▶ Exercise objective
All of the data below should be returned exactly.

[Collected data]
----

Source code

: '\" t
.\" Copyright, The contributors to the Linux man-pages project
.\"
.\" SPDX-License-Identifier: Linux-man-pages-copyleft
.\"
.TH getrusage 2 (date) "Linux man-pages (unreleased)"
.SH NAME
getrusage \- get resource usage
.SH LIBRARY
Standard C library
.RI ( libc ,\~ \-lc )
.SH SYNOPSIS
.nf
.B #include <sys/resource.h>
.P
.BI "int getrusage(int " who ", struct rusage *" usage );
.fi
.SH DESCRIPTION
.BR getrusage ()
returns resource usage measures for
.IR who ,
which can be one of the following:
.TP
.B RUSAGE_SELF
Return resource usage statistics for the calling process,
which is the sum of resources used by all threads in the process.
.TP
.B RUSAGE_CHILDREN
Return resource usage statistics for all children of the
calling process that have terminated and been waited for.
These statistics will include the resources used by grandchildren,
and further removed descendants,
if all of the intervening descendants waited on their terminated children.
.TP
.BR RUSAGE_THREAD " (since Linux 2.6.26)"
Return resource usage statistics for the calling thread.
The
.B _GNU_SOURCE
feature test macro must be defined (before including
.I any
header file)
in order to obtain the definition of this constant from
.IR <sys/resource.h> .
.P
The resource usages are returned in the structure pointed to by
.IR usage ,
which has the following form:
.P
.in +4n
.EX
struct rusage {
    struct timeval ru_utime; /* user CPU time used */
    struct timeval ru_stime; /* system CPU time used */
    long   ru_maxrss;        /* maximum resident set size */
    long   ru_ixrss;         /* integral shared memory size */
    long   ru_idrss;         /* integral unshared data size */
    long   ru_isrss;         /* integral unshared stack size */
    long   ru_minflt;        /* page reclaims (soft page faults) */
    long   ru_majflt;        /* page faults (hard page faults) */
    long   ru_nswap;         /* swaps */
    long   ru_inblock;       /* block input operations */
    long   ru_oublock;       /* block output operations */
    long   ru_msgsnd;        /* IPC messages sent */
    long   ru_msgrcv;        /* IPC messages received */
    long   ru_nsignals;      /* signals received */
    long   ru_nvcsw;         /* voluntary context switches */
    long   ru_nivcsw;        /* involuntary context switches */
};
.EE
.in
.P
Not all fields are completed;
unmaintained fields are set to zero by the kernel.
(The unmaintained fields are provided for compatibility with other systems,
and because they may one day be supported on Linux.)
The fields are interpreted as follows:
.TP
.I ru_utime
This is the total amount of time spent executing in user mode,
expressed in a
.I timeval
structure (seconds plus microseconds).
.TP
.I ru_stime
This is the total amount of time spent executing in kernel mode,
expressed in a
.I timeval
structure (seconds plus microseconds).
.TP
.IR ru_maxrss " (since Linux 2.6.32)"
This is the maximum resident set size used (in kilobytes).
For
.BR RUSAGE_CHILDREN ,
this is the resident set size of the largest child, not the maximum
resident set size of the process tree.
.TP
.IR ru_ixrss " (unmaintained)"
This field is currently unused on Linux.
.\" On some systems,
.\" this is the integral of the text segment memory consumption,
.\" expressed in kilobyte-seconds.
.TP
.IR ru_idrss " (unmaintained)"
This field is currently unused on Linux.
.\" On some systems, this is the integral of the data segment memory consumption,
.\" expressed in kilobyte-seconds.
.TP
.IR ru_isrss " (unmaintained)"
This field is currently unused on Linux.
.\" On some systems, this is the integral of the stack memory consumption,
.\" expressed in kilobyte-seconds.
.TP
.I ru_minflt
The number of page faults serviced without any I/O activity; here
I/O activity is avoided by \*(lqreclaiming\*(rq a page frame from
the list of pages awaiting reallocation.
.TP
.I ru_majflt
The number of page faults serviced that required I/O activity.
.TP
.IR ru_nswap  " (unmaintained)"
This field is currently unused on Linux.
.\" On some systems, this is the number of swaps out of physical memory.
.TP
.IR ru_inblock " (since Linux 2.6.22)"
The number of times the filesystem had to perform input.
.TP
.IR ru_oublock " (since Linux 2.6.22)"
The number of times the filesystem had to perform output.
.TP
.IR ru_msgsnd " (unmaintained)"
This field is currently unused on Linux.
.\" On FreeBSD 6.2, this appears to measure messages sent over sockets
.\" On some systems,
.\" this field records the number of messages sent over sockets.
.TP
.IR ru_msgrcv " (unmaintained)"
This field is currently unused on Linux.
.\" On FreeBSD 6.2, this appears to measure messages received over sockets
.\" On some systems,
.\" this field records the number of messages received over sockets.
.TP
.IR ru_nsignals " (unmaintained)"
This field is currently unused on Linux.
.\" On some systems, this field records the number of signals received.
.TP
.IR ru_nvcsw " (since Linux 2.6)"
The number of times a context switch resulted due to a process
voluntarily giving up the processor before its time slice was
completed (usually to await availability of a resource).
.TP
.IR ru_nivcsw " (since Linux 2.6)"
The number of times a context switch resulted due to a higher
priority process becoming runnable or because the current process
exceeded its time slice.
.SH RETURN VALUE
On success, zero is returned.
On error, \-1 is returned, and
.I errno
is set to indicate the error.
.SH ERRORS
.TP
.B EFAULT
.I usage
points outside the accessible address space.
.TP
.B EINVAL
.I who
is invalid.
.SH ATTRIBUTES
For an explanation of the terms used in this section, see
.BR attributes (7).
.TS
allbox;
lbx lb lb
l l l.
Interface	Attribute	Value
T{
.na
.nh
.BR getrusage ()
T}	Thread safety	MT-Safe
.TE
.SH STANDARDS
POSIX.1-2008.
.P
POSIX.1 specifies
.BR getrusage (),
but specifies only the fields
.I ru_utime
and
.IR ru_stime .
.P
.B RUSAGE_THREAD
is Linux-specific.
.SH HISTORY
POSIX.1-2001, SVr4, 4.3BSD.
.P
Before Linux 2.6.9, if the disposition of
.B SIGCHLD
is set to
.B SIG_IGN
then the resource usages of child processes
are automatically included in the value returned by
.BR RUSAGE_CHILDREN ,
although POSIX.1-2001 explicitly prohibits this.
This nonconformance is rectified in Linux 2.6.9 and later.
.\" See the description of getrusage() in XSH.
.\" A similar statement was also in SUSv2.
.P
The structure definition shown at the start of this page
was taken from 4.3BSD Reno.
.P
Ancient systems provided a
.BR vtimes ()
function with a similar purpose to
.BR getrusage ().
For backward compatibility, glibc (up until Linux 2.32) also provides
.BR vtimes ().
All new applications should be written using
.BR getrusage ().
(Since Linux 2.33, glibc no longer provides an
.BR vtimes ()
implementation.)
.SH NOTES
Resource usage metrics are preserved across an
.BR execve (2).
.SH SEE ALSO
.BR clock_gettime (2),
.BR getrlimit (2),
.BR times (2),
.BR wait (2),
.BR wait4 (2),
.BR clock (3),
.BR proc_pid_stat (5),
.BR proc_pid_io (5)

----

▶ Exercise response
Source code

: '\" t
.\" Copyright, The contributors to the Linux man-pages project
.\"
.\" SPDX-License-Identifier: Linux-man-pages-copyleft
.\"
.TH getrusage 2 (date) "Linux man-pages (unreleased)"
.SH NAME
getrusage \- get resource usage
.SH LIBRARY
Standard C library
.RI ( libc ,\~ \-lc )
.SH SYNOPSIS
.nf
.B #include <sys/resource.h>
.P
.BI "int getrusage(int " who ", struct rusage *" usage );
.fi
.SH DESCRIPTION
.BR getrusage ()
returns resource usage measures for
.IR who ,
which can be one of the following:
.TP
.B RUSAGE_SELF
Return resource usage statistics for the calling process,
which is the sum of resources used by all threads in the process.
.TP
.B RUSAGE_CHILDREN
Return resource usage statistics for all children of the
calling process that have terminated and been waited for.
These statistics will include the resources used by grandchildren,
and further removed descendants,
if all of the intervening descendants waited on their terminated children.
.TP
.BR RUSAGE_THREAD " (since Linux 2.6.26)"
Return resource usage statistics for the calling thread.
The
.B _GNU_SOURCE
feature test macro must be defined (before including
.I any
header file)
in order to obtain the definition of this constant from
.IR <sys/resource.h> .
.P
The resource usages are returned in the structure pointed to by
.IR usage ,
which has the following form:
.P
.in +4n
.EX
struct rusage {
    struct timeval ru_utime; /* user CPU time used */
    struct timeval ru_stime; /* system CPU time used */
    long   ru_maxrss;        /* maximum resident set size */
    long   ru_ixrss;         /* integral shared memory size */
    long   ru_idrss;         /* integral unshared data size */
    long   ru_isrss;         /* integral unshared stack size */
    long   ru_minflt;        /* page reclaims (soft page faults) */
    long   ru_majflt;        /* page faults (hard page faults) */
    long   ru_nswap;         /* swaps */
    long   ru_inblock;       /* block input operations */
    long   ru_oublock;       /* block output operations */
    long   ru_msgsnd;        /* IPC messages sent */
    long   ru_msgrcv;        /* IPC messages received */
    long   ru_nsignals;      /* signals received */
    long   ru_nvcsw;         /* voluntary context switches */
    long   ru_nivcsw;        /* involuntary context switches */
};
.EE
.in
.P
Not all fields are completed;
unmaintained fields are set to zero by the kernel.
(The unmaintained fields are provided for compatibility with other systems,
and because they may one day be supported on Linux.)
The fields are interpreted as follows:
.TP
.I ru_utime
This is the total amount of time spent executing in user mode,
expressed in a
.I timeval
structure (seconds plus microseconds).
.TP
.I ru_stime
This is the total amount of time spent executing in kernel mode,
expressed in a
.I timeval
structure (seconds plus microseconds).
.TP
.IR ru_maxrss " (since Linux 2.6.32)"
This is the maximum resident set size used (in kilobytes).
For
.BR RUSAGE_CHILDREN ,
this is the resident set size of the largest child, not the maximum
resident set size of the process tree.
.TP
.IR ru_ixrss " (unmaintained)"
This field is currently unused on Linux.
.\" On some systems,
.\" this is the integral of the text segment memory consumption,
.\" expressed in kilobyte-seconds.
.TP
.IR ru_idrss " (unmaintained)"
This field is currently unused on Linux.
.\" On some systems, this is the integral of the data segment memory consumption,
.\" expressed in kilobyte-seconds.
.TP
.IR ru_isrss " (unmaintained)"
This field is currently unused on Linux.
.\" On some systems, this is the integral of the stack memory consumption,
.\" expressed in kilobyte-seconds.
.TP
.I ru_minflt
The number of page faults serviced without any I/O activity; here
I/O activity is avoided by \*(lqreclaiming\*(rq a page frame from
the list of pages awaiting reallocation.
.TP
.I ru_majflt
The number of page faults serviced that required I/O activity.
.TP
.IR ru_nswap  " (unmaintained)"
This field is currently unused on Linux.
.\" On some systems, this is the number of swaps out of physical memory.
.TP
.IR ru_inblock " (since Linux 2.6.22)"
The number of times the filesystem had to perform input.
.TP
.IR ru_oublock " (since Linux 2.6.22)"
The number of times the filesystem had to perform output.
.TP
.IR ru_msgsnd " (unmaintained)"
This field is currently unused on Linux.
.\" On FreeBSD 6.2, this appears to measure messages sent over sockets
.\" On some systems,
.\" this field records the number of messages sent over sockets.
.TP
.IR ru_msgrcv " (unmaintained)"
This field is currently unused on Linux.
.\" On FreeBSD 6.2, this appears to measure messages received over sockets
.\" On some systems,
.\" this field records the number of messages received over sockets.
.TP
.IR ru_nsignals " (unmaintained)"
This field is currently unused on Linux.
.\" On some systems, this field records the number of signals received.
.TP
.IR ru_nvcsw " (since Linux 2.6)"
The number of times a context switch resulted due to a process
voluntarily giving up the processor before its time slice was
completed (usually to await availability of a resource).
.TP
.IR ru_nivcsw " (since Linux 2.6)"
The number of times a context switch resulted due to a higher
priority process becoming runnable or because the current process
exceeded its time slice.
.SH RETURN VALUE
On success, zero is returned.
On error, \-1 is returned, and
.I errno
is set to indicate the error.
.SH ERRORS
.TP
.B EFAULT
.I usage
points outside the accessible address space.
.TP
.B EINVAL
.I who
is invalid.
.SH ATTRIBUTES
For an explanation of the terms used in this section, see
.BR attributes (7).
.TS
allbox;
lbx lb lb
l l l.
Interface	Attribute	Value
T{
.na
.nh
.BR getrusage ()
T}	Thread safety	MT-Safe
.TE
.SH STANDARDS
POSIX.1-2008.
.P
POSIX.1 specifies
.BR getrusage (),
but specifies only the fields
.I ru_utime
and
.IR ru_stime .
.P
.B RUSAGE_THREAD
is Linux-specific.
.SH HISTORY
POSIX.1-2001, SVr4, 4.3BSD.
.P
Before Linux 2.6.9, if the disposition of
.B SIGCHLD
is set to
.B SIG_IGN
then the resource usages of child processes
are automatically included in the value returned by
.BR RUSAGE_CHILDREN ,
although POSIX.1-2001 explicitly prohibits this.
This nonconformance is rectified in Linux 2.6.9 and later.
.\" See the description of getrusage() in XSH.
.\" A similar statement was also in SUSv2.
.P
The structure definition shown at the start of this page
was taken from 4.3BSD Reno.
.P
Ancient systems provided a
.BR vtimes ()
function with a similar purpose to
.BR getrusage ().
For backward compatibility, glibc (up until Linux 2.32) also provides
.BR vtimes ().
All new applications should be written using
.BR getrusage ().
(Since Linux 2.33, glibc no longer provides an
.BR vtimes ()
implementation.)
.SH NOTES
Resource usage metrics are preserved across an
.BR execve (2).
.SH SEE ALSO
.BR clock_gettime (2),
.BR getrlimit (2),
.BR times (2),
.BR wait (2),
.BR wait4 (2),
.BR clock (3),
.BR proc_pid_stat (5),
.BR proc_pid_io (5)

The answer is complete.